** Instructions for the task **
Check each line of the records below and collect those that include the word "Мебель".

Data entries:
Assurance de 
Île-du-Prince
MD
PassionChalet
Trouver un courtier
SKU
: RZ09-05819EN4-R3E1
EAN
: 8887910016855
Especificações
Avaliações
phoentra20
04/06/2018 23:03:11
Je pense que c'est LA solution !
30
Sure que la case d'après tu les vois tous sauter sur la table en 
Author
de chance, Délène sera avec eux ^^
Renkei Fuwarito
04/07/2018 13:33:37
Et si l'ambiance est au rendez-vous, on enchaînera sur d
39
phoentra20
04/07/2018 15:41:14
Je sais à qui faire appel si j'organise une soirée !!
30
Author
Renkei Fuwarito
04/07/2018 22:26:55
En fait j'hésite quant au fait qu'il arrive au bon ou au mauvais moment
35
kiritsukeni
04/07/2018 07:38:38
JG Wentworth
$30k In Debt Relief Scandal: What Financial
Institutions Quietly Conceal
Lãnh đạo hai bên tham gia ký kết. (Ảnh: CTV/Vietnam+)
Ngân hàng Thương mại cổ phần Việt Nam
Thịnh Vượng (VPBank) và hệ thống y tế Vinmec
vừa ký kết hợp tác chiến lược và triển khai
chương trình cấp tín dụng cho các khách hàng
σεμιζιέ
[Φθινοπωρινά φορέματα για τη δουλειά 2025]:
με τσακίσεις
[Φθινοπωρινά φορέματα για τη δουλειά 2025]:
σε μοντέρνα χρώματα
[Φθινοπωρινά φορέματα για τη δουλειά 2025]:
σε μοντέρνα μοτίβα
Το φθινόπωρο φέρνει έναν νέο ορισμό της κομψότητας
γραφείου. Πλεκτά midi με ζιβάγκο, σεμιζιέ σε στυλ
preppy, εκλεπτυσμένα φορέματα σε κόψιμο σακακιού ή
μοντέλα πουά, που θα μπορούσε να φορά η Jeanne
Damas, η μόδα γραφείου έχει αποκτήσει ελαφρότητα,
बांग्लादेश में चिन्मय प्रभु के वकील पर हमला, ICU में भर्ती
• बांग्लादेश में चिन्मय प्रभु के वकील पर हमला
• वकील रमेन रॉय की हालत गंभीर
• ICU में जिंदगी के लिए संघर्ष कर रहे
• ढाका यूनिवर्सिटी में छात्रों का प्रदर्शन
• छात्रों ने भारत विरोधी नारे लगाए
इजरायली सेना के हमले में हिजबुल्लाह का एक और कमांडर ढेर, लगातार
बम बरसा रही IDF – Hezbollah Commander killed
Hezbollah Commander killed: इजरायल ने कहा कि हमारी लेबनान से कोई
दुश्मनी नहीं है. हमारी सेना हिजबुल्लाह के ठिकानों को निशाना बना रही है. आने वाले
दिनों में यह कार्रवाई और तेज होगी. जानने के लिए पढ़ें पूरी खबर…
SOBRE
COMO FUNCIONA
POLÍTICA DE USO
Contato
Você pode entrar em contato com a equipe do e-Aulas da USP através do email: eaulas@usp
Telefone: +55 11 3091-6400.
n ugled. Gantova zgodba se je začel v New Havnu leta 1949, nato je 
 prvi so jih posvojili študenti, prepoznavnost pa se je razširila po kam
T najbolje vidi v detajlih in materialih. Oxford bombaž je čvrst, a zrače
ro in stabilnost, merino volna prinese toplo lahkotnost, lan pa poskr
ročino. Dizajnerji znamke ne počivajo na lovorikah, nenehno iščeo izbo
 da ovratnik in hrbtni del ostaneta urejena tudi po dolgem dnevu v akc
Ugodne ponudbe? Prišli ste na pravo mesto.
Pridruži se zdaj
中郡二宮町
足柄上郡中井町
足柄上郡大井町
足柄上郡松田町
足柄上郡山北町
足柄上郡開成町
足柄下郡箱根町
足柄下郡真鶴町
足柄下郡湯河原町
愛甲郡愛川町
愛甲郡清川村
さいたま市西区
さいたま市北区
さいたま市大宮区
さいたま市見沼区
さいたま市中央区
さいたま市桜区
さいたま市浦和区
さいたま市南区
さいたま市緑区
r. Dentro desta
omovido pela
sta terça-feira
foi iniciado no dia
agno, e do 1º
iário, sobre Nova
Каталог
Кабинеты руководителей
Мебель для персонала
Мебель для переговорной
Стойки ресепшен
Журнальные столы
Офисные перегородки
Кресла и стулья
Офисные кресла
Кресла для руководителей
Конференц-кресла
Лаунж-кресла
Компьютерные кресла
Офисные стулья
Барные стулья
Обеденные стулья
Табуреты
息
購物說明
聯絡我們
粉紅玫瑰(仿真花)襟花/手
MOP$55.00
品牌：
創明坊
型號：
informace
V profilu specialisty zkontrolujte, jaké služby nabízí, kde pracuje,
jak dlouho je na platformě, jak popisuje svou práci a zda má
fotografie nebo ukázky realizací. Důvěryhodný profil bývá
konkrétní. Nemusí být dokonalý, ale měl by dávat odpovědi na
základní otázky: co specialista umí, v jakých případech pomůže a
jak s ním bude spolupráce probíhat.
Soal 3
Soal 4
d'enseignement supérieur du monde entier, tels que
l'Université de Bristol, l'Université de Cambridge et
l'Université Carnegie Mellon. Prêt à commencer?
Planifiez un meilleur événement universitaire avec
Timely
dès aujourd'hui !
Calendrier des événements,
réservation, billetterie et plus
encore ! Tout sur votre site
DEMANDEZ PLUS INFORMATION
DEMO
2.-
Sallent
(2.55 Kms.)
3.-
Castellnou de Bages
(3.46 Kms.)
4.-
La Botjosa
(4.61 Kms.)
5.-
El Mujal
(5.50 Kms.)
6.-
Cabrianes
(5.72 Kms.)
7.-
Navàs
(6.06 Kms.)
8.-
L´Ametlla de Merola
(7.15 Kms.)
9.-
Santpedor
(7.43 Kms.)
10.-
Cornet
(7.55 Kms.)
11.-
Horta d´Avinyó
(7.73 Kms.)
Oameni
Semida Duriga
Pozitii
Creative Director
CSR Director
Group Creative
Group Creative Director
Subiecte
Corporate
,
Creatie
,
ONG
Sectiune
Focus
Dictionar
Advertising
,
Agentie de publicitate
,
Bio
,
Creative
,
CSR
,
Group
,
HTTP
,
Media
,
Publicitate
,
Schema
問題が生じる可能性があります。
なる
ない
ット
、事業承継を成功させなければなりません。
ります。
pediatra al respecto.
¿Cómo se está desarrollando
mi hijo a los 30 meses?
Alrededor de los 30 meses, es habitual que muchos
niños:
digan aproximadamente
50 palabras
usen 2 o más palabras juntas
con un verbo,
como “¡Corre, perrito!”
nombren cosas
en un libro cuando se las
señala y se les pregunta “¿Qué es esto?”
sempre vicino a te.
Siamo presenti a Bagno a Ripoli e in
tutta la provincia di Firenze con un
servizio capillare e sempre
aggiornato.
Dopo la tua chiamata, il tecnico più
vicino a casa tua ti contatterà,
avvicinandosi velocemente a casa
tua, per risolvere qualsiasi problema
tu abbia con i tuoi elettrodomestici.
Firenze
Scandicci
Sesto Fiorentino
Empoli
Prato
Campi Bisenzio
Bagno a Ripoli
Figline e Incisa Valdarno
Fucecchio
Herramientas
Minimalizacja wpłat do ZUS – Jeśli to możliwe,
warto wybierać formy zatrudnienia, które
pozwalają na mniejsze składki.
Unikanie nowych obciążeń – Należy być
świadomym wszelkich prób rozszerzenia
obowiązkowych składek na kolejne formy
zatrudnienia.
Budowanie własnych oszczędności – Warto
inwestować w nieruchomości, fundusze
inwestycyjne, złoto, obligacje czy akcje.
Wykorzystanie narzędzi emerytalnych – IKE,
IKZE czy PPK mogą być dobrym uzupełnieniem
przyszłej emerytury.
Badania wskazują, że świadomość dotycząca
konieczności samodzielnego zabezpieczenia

** Solution for this task **
Мебель для персонала
Мебель для переговорной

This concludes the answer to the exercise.